Мне знакомо ужасное состояние ВСД. И тоже к нему привыкла. С этим можно справится, предотвратить, когда научишься прислушиваться к себе. И всё же всегда испытываю страх. 
Ещё у меня есть страх перед дальними поездками. УЖАС! Иногда, когда еду далеко одна, за неделю а то и за месяц не сплю, волнуюсь, нервничаю. Вот чёрт! А муж подходит к проводнице, если еду поездом, и просит присмотреть за мной, если что. Смешно даже! Тоже приспосабливаюсь как-то... А когда не одна - норм!

----------


## Serj_2k

страха, как такового, вродь не испытываю. смерти не боюсь, крови тоже , гг. тревога, бескокойство, волнение - может быть.
бывали не совсем простые ситуации, в которых действовал спокойно и расчётливо. осознание произошедшего приходило пожже и, вместе с ним, удивление самому себе, что так смог и  так получилось. всё. остальное не по теме ))

----------


## Stych

Да знаете как-то было очень страшно ночью играть в Silent Hill на PlayStatyon, давно было, и так проникся игрой, что в один из моментов, выключил и спать пошел.))

----------


## Serj_2k

> Да знаете как-то было очень страшно ночью играть в Silent Hill на PlayStatyon, давно было, и так проникся игрой, что в один из моментов, выключил и спать пошел.))

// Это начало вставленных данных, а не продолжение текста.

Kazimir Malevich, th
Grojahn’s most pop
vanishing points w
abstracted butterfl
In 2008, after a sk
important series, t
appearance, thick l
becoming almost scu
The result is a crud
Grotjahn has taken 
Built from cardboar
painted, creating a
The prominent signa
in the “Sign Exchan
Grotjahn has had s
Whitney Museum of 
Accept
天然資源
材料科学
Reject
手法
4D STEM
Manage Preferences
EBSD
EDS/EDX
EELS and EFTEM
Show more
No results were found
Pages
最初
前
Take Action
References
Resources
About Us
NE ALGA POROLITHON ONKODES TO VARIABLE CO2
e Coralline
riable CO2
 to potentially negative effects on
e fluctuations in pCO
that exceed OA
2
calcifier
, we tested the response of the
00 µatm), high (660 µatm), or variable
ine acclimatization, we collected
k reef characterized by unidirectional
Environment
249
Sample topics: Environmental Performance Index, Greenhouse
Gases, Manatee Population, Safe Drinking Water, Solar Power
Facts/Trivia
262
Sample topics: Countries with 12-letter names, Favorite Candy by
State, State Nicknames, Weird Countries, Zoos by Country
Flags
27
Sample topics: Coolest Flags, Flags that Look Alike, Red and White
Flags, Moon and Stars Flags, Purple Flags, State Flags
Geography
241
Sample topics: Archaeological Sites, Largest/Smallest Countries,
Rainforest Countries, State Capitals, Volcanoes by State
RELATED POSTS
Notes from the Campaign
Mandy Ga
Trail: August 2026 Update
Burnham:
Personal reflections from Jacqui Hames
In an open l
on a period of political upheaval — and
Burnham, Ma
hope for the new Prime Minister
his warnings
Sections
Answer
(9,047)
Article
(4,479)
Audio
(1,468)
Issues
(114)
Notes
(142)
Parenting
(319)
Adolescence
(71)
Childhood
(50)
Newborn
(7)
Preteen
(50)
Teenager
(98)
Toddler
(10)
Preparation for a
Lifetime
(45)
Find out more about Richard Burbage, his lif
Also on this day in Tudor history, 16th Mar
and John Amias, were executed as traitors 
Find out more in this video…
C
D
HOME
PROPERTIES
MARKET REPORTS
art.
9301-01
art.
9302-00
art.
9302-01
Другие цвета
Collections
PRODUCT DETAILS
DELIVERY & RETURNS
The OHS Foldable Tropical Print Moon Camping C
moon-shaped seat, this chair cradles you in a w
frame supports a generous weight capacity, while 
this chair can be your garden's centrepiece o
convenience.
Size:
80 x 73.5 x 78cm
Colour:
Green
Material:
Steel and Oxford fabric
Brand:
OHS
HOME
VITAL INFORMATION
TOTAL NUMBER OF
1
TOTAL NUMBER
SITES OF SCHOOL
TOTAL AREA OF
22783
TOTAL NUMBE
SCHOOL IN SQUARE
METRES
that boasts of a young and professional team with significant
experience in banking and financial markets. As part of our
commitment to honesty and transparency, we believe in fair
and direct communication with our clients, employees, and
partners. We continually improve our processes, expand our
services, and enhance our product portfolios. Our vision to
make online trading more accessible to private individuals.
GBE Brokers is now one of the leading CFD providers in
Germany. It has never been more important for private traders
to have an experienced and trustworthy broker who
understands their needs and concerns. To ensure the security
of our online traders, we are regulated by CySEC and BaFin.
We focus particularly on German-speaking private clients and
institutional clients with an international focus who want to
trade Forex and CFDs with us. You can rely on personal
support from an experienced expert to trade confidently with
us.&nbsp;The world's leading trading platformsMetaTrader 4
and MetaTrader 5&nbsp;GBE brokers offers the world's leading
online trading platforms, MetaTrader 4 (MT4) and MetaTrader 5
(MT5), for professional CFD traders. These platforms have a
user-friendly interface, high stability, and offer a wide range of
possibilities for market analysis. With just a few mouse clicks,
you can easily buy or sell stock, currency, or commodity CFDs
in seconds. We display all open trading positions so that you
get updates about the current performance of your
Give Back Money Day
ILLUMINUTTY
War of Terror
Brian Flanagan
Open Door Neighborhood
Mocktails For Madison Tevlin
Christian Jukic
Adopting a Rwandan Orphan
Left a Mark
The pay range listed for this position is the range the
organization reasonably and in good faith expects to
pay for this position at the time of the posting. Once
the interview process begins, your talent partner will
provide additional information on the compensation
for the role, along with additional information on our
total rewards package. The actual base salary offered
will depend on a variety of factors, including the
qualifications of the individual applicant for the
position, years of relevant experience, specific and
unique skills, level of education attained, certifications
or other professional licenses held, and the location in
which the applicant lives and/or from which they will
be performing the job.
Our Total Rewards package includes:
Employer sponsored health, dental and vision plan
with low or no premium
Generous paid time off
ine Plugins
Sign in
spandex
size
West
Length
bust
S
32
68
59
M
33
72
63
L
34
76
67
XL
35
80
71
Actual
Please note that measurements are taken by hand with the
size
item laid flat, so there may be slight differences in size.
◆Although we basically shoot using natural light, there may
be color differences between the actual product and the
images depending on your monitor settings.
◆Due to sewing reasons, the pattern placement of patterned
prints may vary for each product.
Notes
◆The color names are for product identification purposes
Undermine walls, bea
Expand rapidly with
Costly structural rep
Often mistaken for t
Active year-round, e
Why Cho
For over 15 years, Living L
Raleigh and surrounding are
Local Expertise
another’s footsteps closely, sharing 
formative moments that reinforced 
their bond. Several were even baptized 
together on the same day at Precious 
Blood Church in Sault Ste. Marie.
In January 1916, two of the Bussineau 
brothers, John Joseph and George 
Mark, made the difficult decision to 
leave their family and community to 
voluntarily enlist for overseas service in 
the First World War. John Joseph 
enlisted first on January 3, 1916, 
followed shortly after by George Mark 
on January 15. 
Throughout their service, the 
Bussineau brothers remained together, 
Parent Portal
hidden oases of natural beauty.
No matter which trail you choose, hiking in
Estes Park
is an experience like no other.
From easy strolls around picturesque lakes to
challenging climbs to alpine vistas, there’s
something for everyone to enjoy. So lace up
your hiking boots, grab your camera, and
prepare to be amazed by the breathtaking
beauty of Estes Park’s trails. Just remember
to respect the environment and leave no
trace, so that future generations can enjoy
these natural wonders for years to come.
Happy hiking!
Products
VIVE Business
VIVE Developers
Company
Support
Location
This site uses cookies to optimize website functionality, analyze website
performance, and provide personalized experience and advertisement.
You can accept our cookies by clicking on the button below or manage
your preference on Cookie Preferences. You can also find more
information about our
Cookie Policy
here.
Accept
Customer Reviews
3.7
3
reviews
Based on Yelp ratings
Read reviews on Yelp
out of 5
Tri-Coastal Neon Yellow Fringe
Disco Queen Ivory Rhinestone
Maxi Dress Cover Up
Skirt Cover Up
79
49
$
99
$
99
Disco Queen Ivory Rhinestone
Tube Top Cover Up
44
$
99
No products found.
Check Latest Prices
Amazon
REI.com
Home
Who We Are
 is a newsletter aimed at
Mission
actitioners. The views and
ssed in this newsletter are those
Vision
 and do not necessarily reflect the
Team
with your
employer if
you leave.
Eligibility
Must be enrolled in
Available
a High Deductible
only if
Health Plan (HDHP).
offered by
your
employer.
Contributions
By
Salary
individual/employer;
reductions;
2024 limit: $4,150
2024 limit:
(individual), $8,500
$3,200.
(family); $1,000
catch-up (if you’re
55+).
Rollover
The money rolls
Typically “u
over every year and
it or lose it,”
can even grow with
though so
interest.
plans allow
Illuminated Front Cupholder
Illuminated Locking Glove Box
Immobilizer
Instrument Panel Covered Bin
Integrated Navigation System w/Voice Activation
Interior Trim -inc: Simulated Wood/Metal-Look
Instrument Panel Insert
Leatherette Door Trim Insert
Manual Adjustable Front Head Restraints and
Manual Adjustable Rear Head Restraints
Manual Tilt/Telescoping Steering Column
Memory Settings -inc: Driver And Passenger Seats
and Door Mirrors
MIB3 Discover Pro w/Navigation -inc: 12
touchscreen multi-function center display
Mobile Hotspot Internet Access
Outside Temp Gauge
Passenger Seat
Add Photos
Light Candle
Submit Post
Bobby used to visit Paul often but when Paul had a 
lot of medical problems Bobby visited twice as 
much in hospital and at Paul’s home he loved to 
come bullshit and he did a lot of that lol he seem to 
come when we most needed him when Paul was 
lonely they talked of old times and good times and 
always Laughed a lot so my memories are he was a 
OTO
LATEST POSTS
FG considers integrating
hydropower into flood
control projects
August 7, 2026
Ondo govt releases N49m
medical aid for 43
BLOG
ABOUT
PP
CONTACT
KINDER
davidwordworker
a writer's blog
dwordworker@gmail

млин!!! ))) +1  я тож играл. причём, часто в темноте.

впервый раз, когда не знаешь што хде и как, так по спине такие пупырышные мурашки бегали, што ОГОГО! ))) было вполне жутко и страшно.

и в игровом клубе было как-то, одноклассник рубился в Silent Hill. ну и его окружила толпа любопытных и сочувствующих. все смотрят внимательно, тишина .... и тут раз, какое-то чмо главному герою на спину из темноты! бугага! малые так шарахнулись, што если п захотел, так не напугал бы ))))

----------


## MOHAPX

А вот с игрушек да, страху много находит. Я в сталкера когда рубался у меня мураши по телу скакали когда какая то невидимая тварь пыталась меня убить и в тоже время ревела сирена, просто сидишь как на иголках, вообще жуть.
Но первый опыт был с другой игрой (не помню какой), она когда  мне сницца начала, я ее удалил.

----------


## Nietzsches

блин..тредий день с обреченностью жду ночь..ВСД..это уже не приступы..накрывает так,что и курить не надо..а ночью один,даж поговорить нескем..состояние я вам скажу..выть хочется,по звериному..понимание того-что это субективное ощущение-так глубоко,что почти не достигает разума..страшно.жутко и одиноко...

----------


## Serj_2k

извиняюсь ))) а что такое ВСД? а то смысл всего поста из-за этих букв не доходит ))

----------


## Asteriks

Вегето-сосудистая дистония. А Гугл зачем?

----------


## misatik

страх-это для меня-цитирую,- как это прекрасно когда ты ковото любиш,как это страшно когда остался сам !!!  я потерял любимого человека и реально испугался тобиш ощутил страх!

----------


## Akasey

> ...что что-то не успею сделать.


 так ещё не поздно же!

страх..... страх.... страх перед неожиданной потерей близкого человека наверное, остальное пустяки

----------


## vova230

Да, я однажды испытал страх. С другом возвращались домой поздно вечером. Услышали чей-то жудкий крик, ну и ломанулись бегом домой. Друг старше меня был и скорее просто тащил меня за собой за руку, потому как я сам бегать не мог. Так вот на повороте домой мне показалось, что ноги мои оторвались от земли и я просто парил в воздухе. Вот тогда я и понял выражение:"бежать не чуя под собой ног" Это был кок раз тот случай.

----------


## Asteriks

Страх... пред транспортом, чтоб его(( Всю жизнь.

----------


## Irina

Странно, но как такового страха никогда не испытывала, наверное в силу своего характера. Иногда становится не по себе, но назвать это полноценным страхом не могу.

----------


## Asteriks

Страх перед старостью и немощностью.

----------


## BiZ111

> Страх перед старостью и немощностью.


=)

 бывает
_____

Наоборот) Страх перед самостоятельной жизнью. Хотя этот страх навеян больше гнилым непостоянным и ненадёжным государством. И как быть уверенным в завтрашнем дне, без связей хз

----------


## Irina

> И как быть уверенным в завтрашнем дне, без связей хз


Никто на 100% не уверен в завтрашнем дне. И связи и государство тут не при чём. Я думаю что все мы в большей или меньшей степени не уверены в себе. Только у кого-то это выливается в страх, а у кого-то в пресловутый пофигизм.

----------


## ПаранойА

После аварии начала боятся машин и скорости.
Когда я перехожу дорогу и где-то далеко начинает двигаться на меня машину.
Она еще очень далеко и я точно успею перейти дорогу, но меня охватывает паника, безумный страх что опять меня собьет машина.
Сердце начинает бешено стучатся, укоряю шаг и чуть ли не бегу. Авария произошла давно, но от страха всё никак не избавлюсь.

----------